- _What you will do_: Print every record exactly, omitting all pictures.

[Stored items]
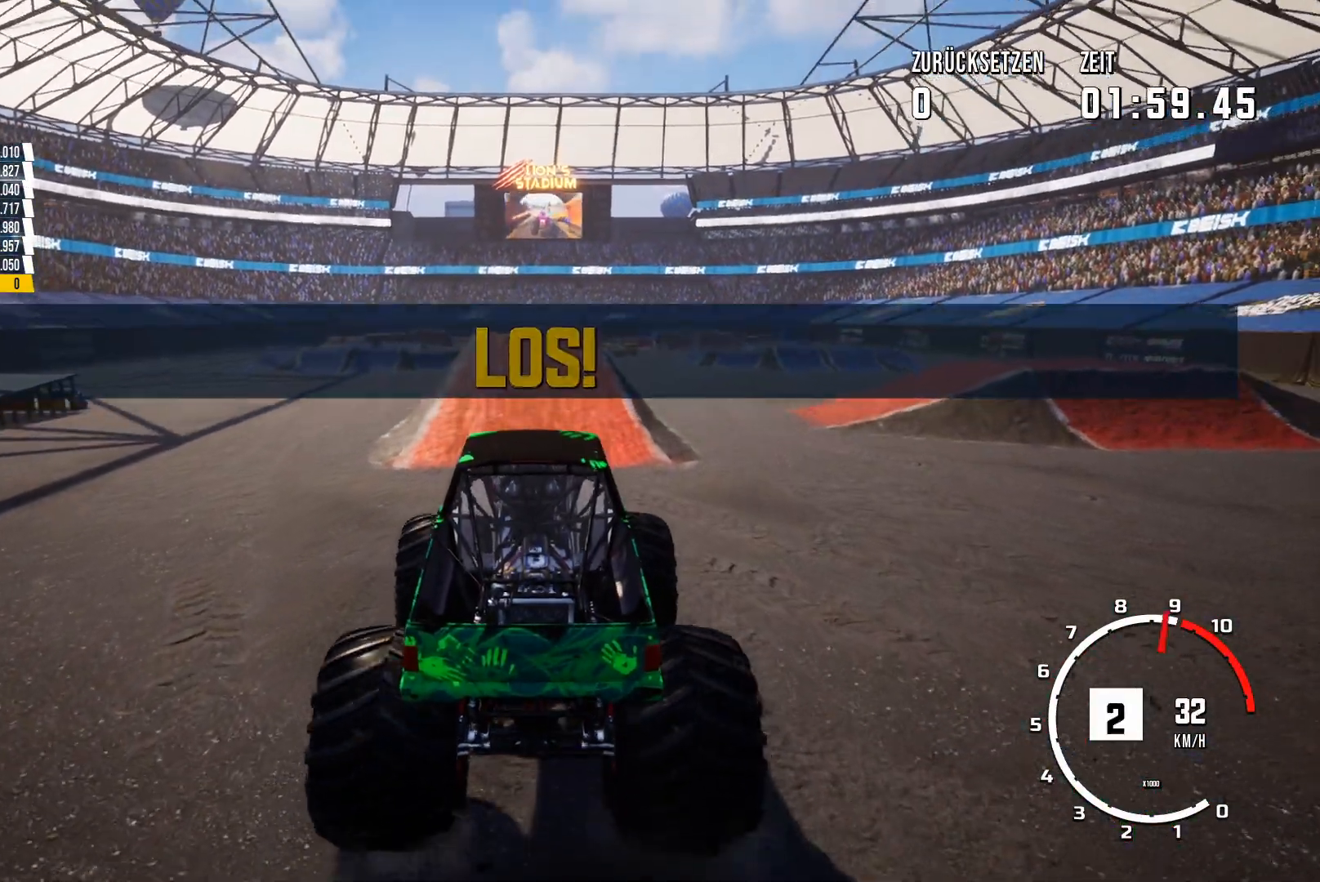
{"buttons": ["R2"], "left_stick": "center", "events": []}
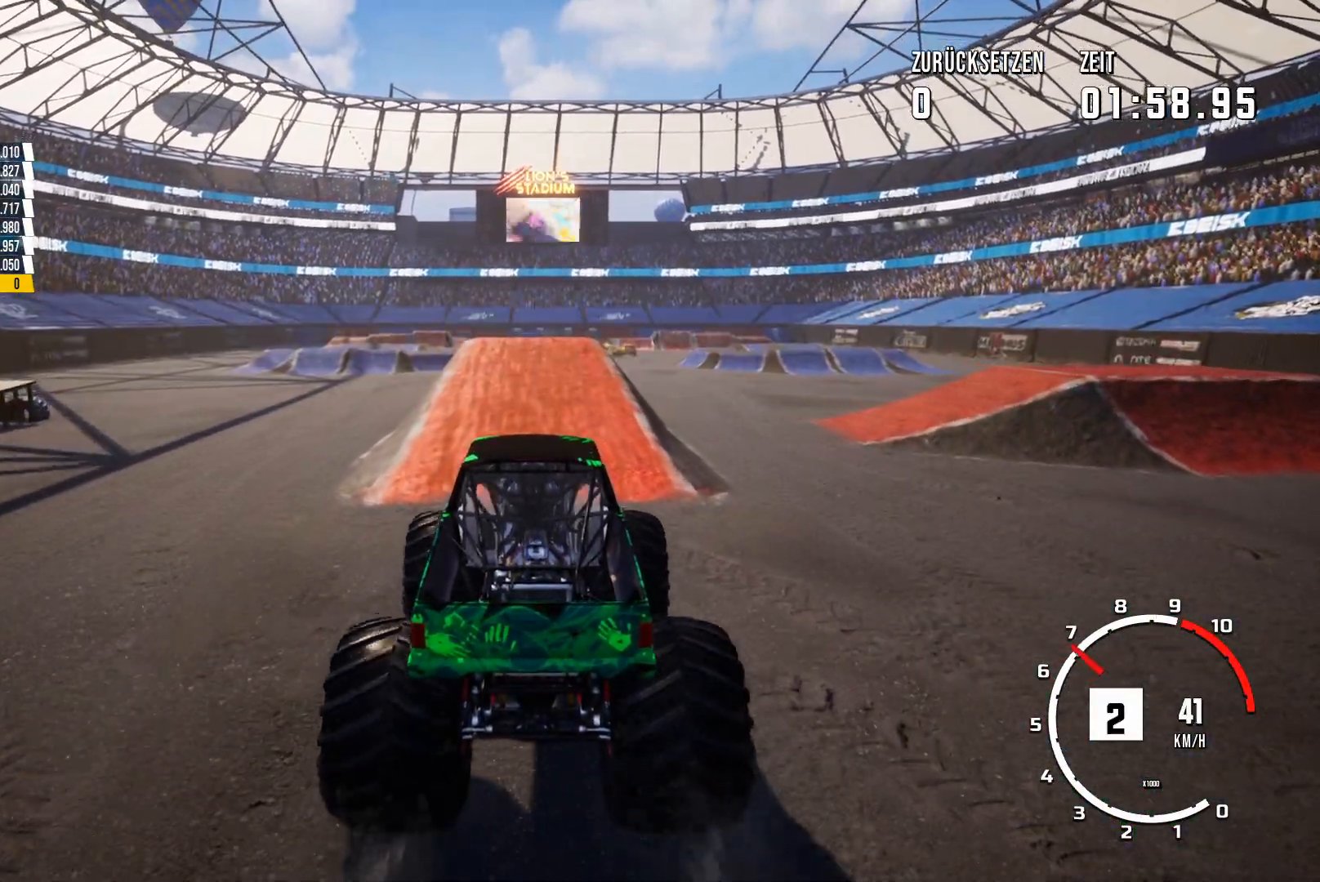
{"buttons": ["R2"], "left_stick": "center", "events": []}
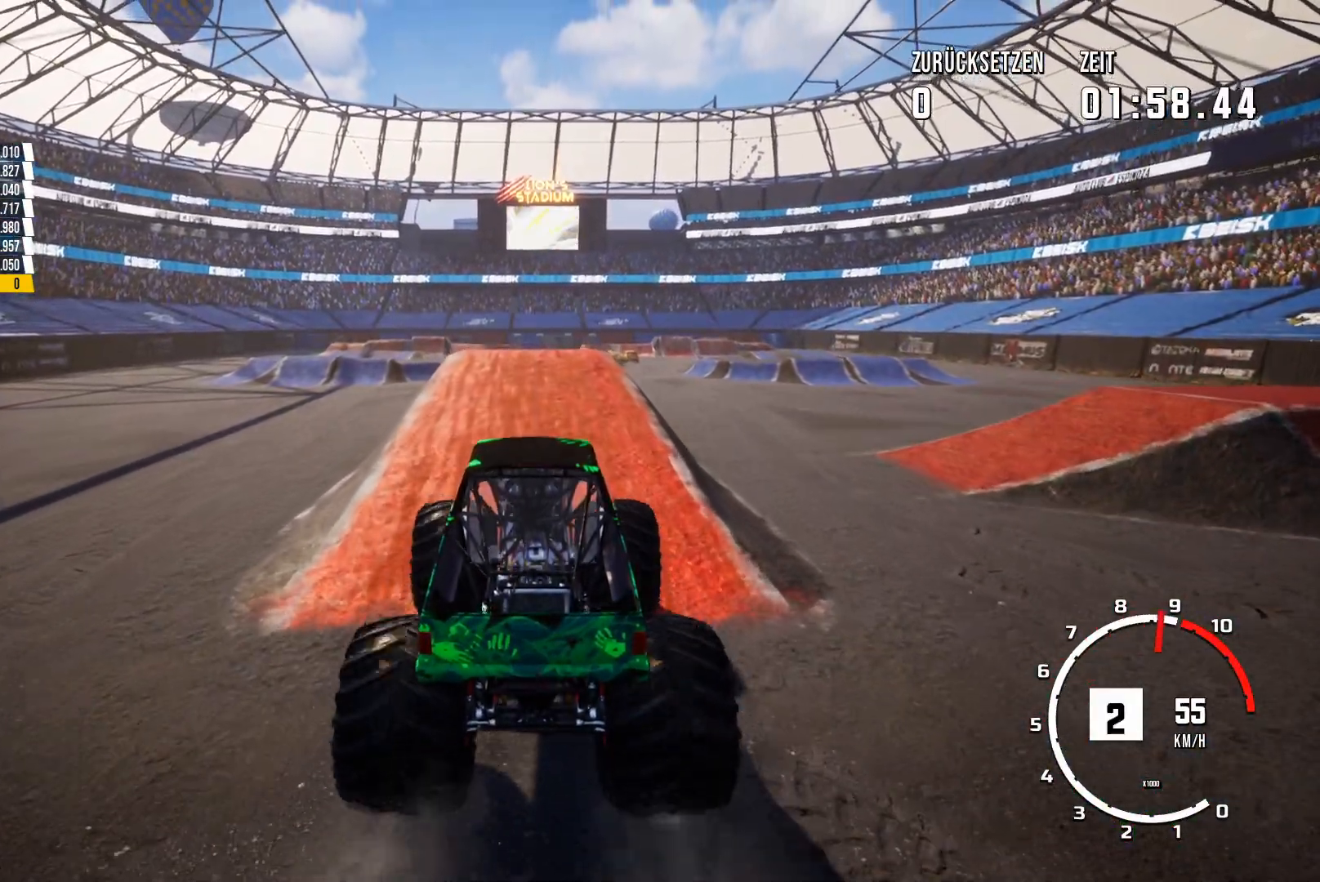
{"buttons": ["R2"], "left_stick": "center", "events": []}
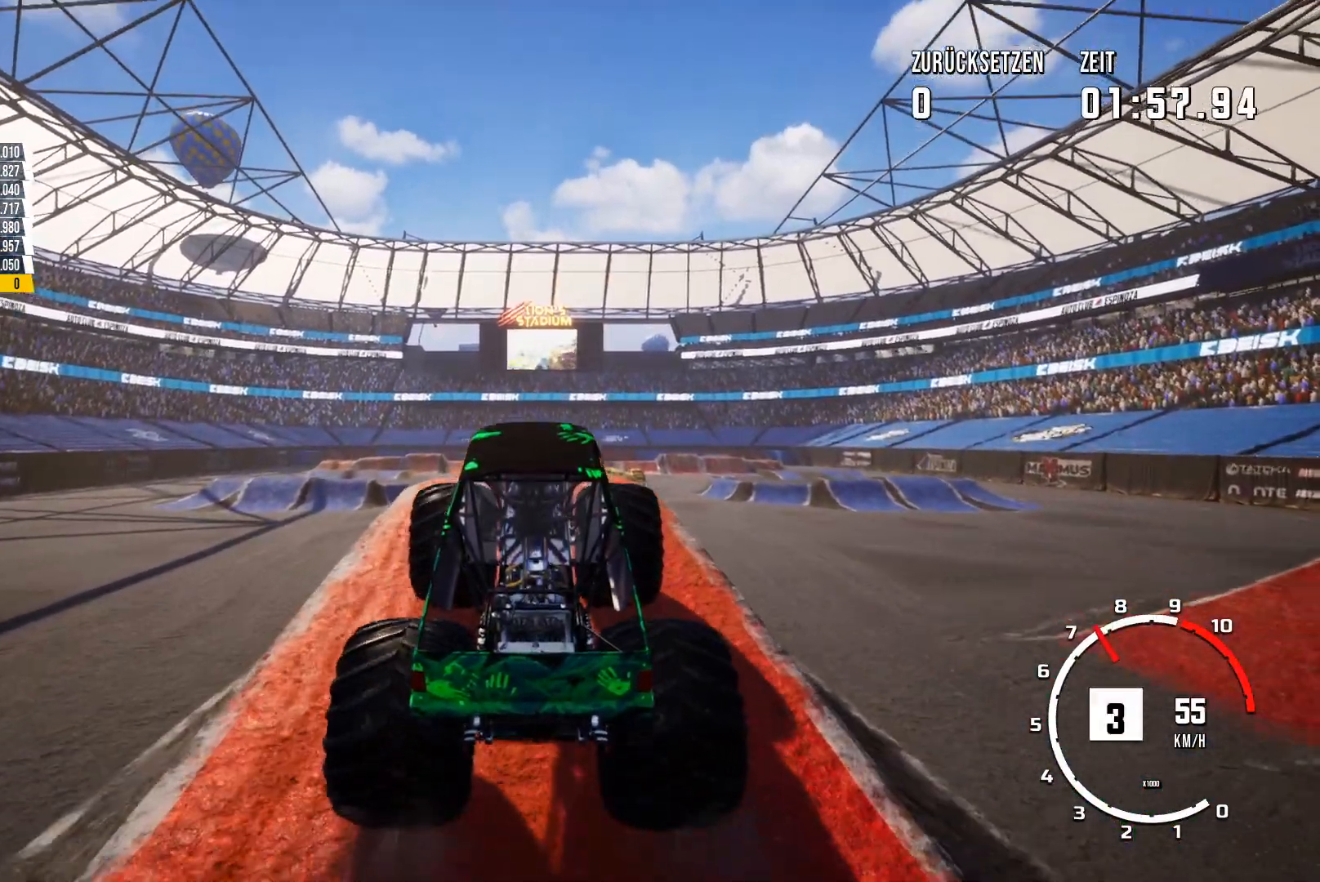
{"buttons": [], "left_stick": "center", "events": [[451, "R2", "up"]]}
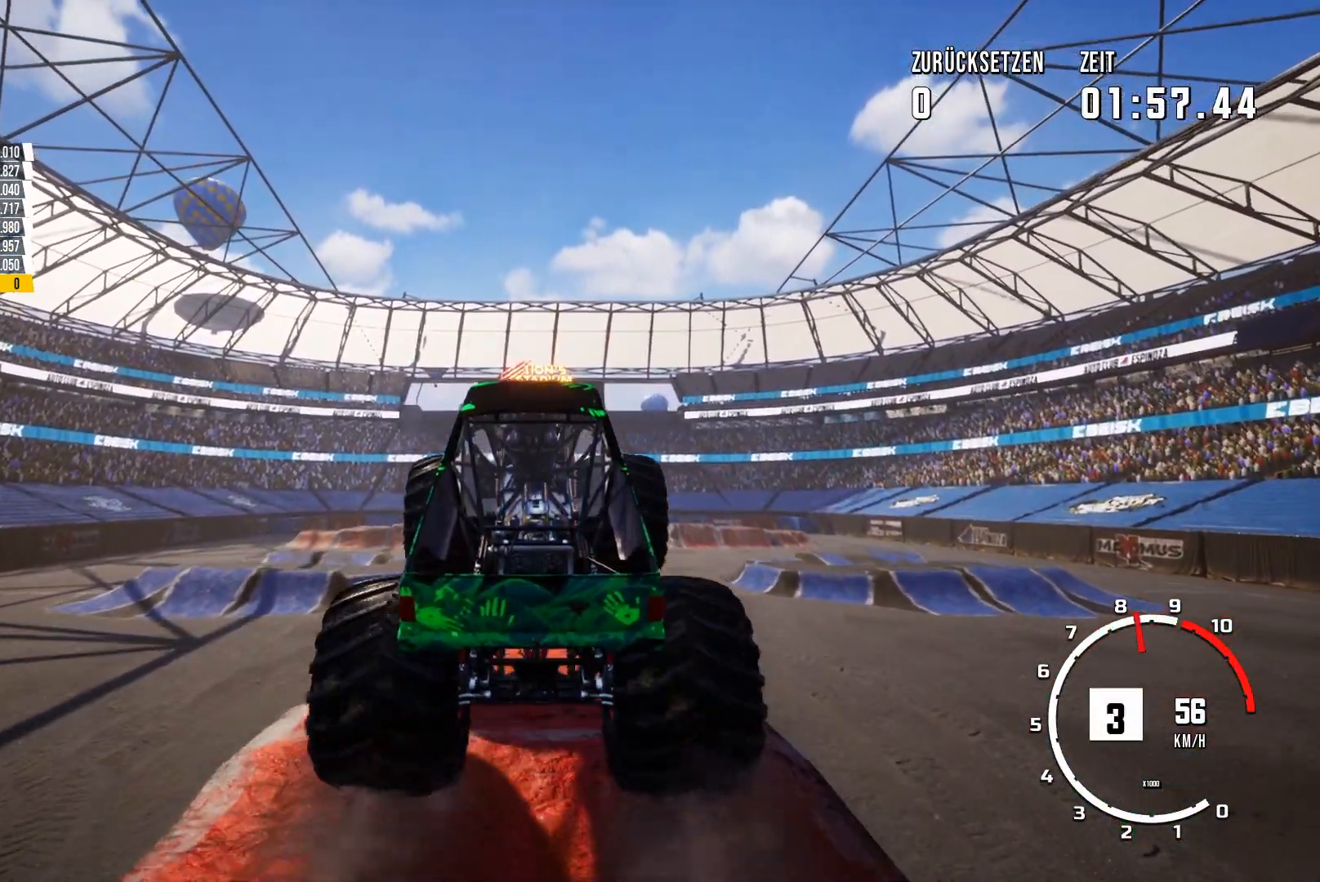
{"buttons": [], "left_stick": "center", "events": []}
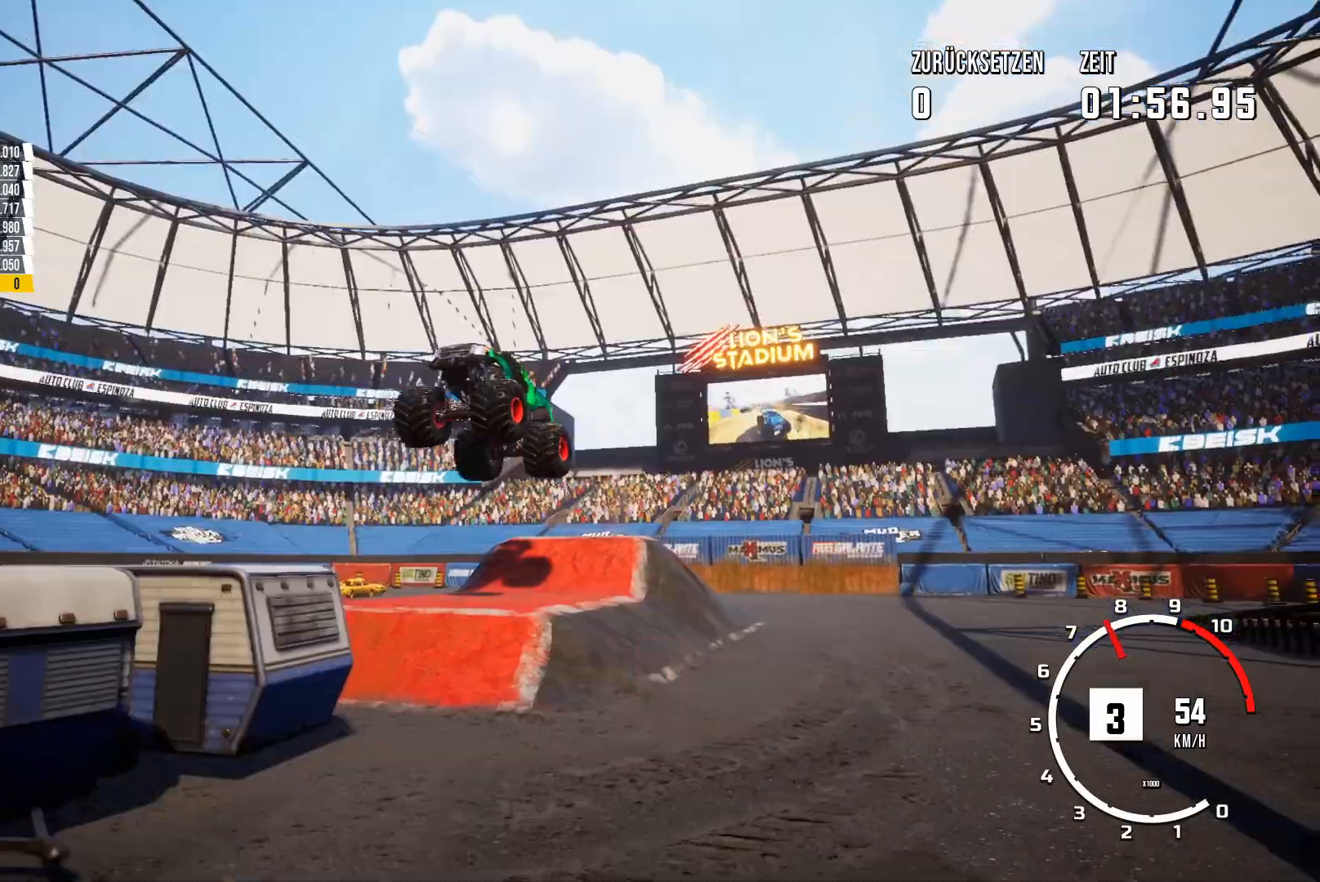
{"buttons": [], "left_stick": "center", "events": []}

- _Response area_:
{"buttons": ["R2"], "left_stick": "center", "events": []}
{"buttons": ["R2"], "left_stick": "center", "events": []}
{"buttons": ["R2"], "left_stick": "center", "events": []}
{"buttons": [], "left_stick": "center", "events": [[451, "R2", "up"]]}
{"buttons": [], "left_stick": "center", "events": []}
{"buttons": [], "left_stick": "center", "events": []}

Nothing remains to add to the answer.